> [Text provided]:
In the early hours on 10 November 2020, news broke that a Russian-mediated ceasefire agreement between Armenia and Azerbaijan had been reached overnight, halting the large-scale military confrontation that had erupted on 27 September along the Nagorny Karabakh Line of Contact. Although it was the fourth ceasefire negotiated within a few weeks, there is reason to believe that it will be more stable than its predecessors. Azerbaijan has achieved a major victory by capturing territories and settlements around and within Nagorny Karabakh; the outgunned Armenian forces in the enclave have been spared imminent collapse; and Russian troops have already been dispatched to the region as peacekeepers.

On the face of it, Azerbaijanis and Armenians have once more fought over this mountainous stretch of land deep in the South Caucasus, agreeing on yet another ceasefire to temporarily arrest the long-standing conflict between the two states. Yet, on closer inspection, there are a variety of actors and factors that render the picture much more complex.

The war over Nagorny Karabakh must be understood against the backdrop of three historical forces that have left the region’s status fundamentally contested: the twentieth-century projects of Armenian and Azerbaijani nation-building; the interlocking levels of Soviet federalism; and the eventual breakdown of the Soviet Union and subsequent violent creation of post-Soviet states during the 1990s. Often mistakenly called a ‘frozen conflict’ since the establishment of a ceasefire agreement in 1994, it has in fact been smouldering for years, constantly at risk of reigniting. Moreover, the latest round of fighting has not only brought Russia back in as the region’s old patron and self-interested mediator, but also elevated Turkey, Azerbaijan’s outspoken ally, to a regional power in the South Caucasus. A glance at the historical roots of the long-standing conflict, its multi-layered fault lines, and the legal ambiguities of a war in contested territory will all shed light on the dynamics of the conflict.

Azerbaijanis and Turks demonstrate in support of Azerbaijan during the 2020 Nagorno-Karabakh conflict. Photo by Umut Çolak (VOA), Public domain, via Wikimedia Commons

Nagorny Karabakh’s long-contested status

Modern nationalism has fundamentally reshaped the map of Europe and the world over the last two centuries and the South Caucasus is no exception. In the aftermath of World War One and the violent collapse of the Russian and Ottoman Empires, the new nationalist regimes of the emerging states of Armenia and Azerbaijan vied with each other for their own national territories. In a region characterized by a mosaic of ethnically and religiously intermixed populations, the demarcation of national borders did not proceed smoothly, but involved fighting, massacres and expulsions.

> [Required actions]:
1) Answer these questions using the text on the Nagorny Karabakh war:
(a) On what date did the large-scale military confrontation erupt along the Line of Contact?
(b) Which country does the text describe as Azerbaijan's outspoken ally?
(c) In what year was the ceasefire agreement established after which the conflict was often called a 'frozen conflict'?
2) Reproduce the text on the Nagorny Karabakh war word for word, from "Nagorny Karabakh’s long-contested" up to and including "massacres and expulsions.".

> [Data for analysis]:
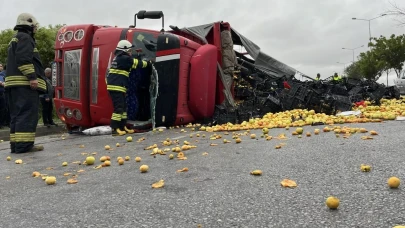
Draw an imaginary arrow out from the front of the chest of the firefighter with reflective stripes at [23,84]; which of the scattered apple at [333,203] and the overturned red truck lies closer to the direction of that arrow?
the overturned red truck

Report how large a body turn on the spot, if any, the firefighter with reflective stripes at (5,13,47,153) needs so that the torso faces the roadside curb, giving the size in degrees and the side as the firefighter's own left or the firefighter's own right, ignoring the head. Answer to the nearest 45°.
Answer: approximately 90° to the firefighter's own left

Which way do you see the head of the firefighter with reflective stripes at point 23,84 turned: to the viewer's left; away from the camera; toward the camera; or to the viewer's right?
to the viewer's right

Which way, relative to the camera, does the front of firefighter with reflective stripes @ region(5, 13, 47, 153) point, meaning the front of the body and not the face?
to the viewer's right

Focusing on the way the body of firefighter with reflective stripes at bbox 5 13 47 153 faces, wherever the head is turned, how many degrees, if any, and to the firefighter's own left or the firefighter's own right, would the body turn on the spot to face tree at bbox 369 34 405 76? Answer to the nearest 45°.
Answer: approximately 45° to the firefighter's own left

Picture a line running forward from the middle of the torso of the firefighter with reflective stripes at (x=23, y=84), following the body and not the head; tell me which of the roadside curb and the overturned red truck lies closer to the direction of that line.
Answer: the overturned red truck

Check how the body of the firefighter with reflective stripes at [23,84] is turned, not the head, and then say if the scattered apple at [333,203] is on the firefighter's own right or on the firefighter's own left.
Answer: on the firefighter's own right

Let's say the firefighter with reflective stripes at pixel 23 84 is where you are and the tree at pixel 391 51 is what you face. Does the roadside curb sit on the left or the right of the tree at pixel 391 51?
left

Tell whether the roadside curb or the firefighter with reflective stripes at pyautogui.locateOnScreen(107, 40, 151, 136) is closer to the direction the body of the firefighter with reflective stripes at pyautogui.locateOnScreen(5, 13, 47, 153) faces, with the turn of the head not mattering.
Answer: the firefighter with reflective stripes

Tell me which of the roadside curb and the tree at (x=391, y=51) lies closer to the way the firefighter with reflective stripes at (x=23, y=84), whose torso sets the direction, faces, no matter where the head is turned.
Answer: the tree
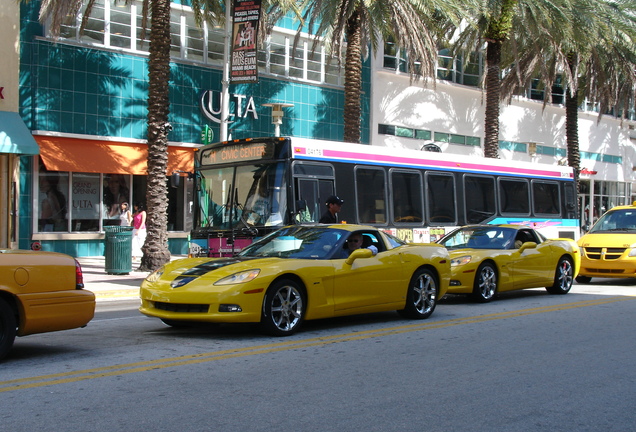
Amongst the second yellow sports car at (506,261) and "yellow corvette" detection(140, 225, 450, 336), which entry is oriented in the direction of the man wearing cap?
the second yellow sports car

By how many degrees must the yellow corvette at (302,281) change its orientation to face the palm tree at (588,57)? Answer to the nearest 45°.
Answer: approximately 180°

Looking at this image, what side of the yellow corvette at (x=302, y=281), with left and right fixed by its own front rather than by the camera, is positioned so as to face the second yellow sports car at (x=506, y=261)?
back

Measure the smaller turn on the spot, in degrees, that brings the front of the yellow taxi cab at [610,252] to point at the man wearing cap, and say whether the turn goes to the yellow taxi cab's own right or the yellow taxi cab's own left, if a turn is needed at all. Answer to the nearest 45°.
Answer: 0° — it already faces them

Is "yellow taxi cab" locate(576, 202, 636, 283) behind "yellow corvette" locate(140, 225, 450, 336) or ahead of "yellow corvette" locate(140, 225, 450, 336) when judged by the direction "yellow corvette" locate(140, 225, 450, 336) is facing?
behind

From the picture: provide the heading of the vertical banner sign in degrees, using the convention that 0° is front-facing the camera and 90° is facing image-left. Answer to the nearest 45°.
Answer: approximately 0°
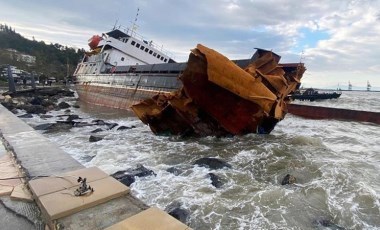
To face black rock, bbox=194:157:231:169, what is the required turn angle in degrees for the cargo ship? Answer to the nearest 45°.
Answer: approximately 45° to its right

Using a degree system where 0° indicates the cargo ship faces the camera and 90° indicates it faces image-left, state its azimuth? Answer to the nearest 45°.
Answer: approximately 315°

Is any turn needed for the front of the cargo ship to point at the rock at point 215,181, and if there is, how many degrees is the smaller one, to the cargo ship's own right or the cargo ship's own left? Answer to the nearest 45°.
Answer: approximately 45° to the cargo ship's own right

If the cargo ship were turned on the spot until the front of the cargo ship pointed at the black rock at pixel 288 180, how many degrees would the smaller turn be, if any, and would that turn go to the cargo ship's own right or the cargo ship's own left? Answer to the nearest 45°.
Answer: approximately 45° to the cargo ship's own right

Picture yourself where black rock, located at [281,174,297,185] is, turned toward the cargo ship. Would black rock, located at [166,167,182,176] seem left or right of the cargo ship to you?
left

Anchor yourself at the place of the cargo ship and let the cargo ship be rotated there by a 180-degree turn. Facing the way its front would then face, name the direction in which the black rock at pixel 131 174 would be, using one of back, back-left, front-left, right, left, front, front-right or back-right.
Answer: left

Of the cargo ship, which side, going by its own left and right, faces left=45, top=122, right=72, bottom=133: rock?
back

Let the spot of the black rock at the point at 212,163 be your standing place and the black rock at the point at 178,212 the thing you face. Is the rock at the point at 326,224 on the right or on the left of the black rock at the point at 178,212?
left

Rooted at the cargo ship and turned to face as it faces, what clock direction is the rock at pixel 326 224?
The rock is roughly at 1 o'clock from the cargo ship.

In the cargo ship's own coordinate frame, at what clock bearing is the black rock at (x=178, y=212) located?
The black rock is roughly at 2 o'clock from the cargo ship.
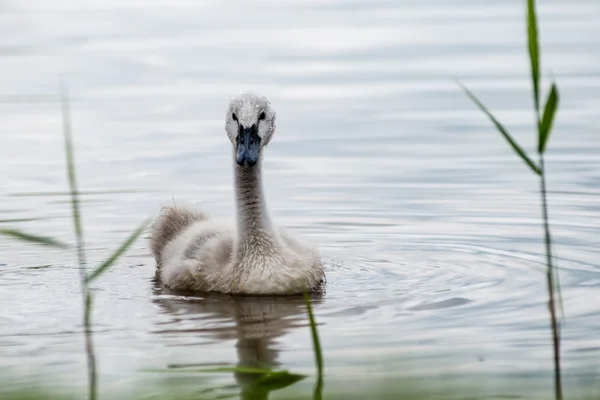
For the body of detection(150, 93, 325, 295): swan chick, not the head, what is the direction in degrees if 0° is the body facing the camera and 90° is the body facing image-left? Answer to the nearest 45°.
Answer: approximately 315°
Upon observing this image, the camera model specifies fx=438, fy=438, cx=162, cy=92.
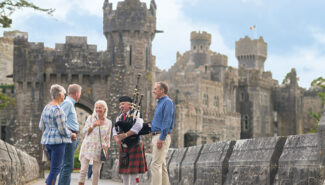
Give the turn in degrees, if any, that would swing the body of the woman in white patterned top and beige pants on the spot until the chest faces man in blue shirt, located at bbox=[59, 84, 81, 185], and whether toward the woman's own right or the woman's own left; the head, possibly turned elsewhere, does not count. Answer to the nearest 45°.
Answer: approximately 45° to the woman's own right

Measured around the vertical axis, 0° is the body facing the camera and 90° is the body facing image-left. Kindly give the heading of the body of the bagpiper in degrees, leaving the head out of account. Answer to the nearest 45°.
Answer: approximately 45°

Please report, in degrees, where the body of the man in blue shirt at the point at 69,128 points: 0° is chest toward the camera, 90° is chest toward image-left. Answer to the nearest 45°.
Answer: approximately 270°

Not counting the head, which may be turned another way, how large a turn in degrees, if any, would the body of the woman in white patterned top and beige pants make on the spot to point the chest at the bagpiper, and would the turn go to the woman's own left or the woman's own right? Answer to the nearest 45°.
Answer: approximately 45° to the woman's own left

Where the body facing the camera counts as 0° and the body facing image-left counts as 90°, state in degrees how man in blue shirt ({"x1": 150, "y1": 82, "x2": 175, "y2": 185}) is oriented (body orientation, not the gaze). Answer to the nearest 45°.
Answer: approximately 90°

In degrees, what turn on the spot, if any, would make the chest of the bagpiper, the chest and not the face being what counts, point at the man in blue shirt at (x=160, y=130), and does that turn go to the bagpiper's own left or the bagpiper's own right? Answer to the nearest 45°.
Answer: approximately 135° to the bagpiper's own left

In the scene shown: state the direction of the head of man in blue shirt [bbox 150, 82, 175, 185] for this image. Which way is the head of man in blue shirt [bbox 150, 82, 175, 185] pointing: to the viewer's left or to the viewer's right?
to the viewer's left
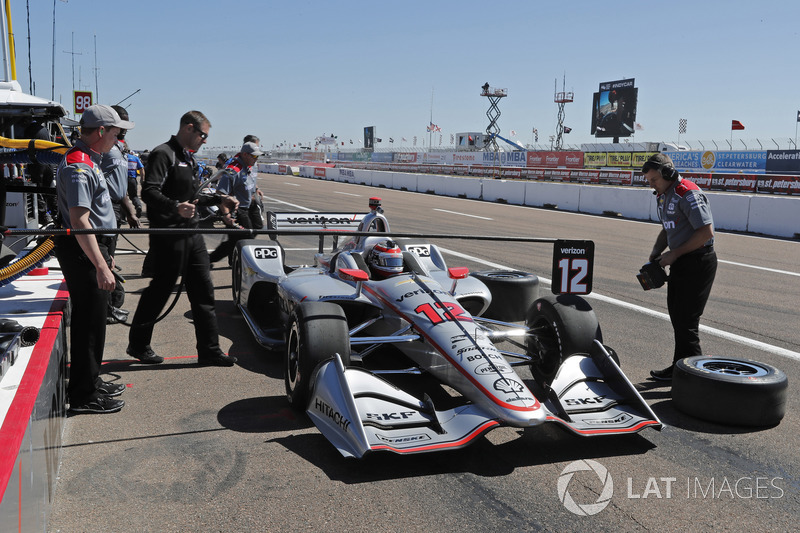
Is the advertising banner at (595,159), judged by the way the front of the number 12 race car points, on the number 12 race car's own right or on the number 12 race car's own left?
on the number 12 race car's own left

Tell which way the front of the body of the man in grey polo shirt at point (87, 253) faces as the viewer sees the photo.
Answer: to the viewer's right

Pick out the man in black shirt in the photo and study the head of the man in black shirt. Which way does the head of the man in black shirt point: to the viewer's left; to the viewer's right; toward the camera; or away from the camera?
to the viewer's right

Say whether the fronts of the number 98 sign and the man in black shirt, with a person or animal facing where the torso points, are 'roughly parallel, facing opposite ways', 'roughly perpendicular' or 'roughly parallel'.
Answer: roughly perpendicular

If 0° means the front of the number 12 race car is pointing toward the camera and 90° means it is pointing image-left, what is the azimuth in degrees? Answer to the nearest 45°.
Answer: approximately 315°

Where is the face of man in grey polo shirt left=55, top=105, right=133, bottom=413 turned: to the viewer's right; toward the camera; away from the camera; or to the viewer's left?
to the viewer's right

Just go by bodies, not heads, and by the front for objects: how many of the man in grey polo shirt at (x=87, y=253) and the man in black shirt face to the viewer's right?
2

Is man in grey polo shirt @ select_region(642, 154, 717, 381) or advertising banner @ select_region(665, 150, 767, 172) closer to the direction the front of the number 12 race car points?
the man in grey polo shirt

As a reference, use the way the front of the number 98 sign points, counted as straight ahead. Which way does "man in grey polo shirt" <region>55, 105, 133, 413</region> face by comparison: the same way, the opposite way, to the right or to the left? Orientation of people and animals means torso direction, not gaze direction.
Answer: to the left

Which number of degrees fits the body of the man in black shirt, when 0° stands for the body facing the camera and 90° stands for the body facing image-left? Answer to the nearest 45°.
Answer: approximately 270°

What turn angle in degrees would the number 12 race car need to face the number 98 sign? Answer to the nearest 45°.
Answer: approximately 180°
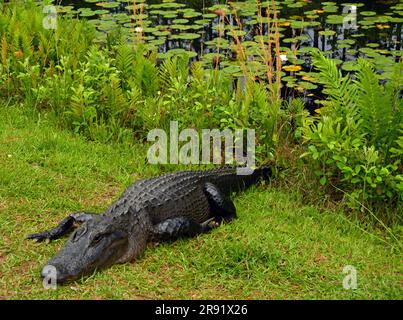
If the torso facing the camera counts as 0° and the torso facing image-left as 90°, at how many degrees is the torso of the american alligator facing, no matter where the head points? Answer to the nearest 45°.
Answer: approximately 45°

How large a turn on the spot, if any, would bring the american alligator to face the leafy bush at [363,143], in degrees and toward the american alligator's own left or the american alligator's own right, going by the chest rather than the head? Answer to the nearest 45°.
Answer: approximately 135° to the american alligator's own left
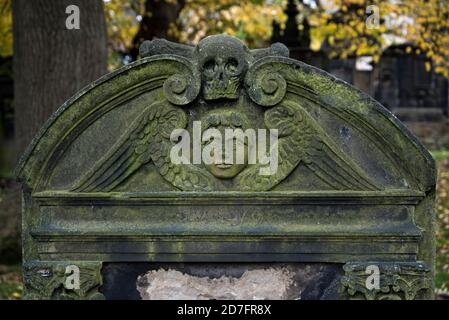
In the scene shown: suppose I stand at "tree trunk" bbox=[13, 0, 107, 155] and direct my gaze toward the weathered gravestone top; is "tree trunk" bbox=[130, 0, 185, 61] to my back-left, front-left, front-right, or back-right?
back-left

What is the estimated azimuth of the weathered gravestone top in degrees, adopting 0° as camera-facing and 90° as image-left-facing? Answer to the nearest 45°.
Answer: approximately 0°

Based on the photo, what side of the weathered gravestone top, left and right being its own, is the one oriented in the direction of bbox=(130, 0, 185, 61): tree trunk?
back

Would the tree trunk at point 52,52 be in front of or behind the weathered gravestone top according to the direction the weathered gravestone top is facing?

> [Exercise results]:
1)
(a) 27 September
(b) Turkey
(c) 1994

2)
Nagorny Karabakh’s long-contested status

Modern nationalism has fundamentally reshaped the map of Europe and the world over the last two centuries and the South Caucasus is no exception. In the aftermath of World War One and the violent collapse of the Russian and Ottoman Empires, the new nationalist regimes of the emerging states of Armenia and Azerbaijan vied with each other for their own national territories. In a region characterized by a mosaic of ethnically and religiously intermixed populations, the demarcation of national borders did not proceed smoothly, but involved fighting, massacres and expulsions.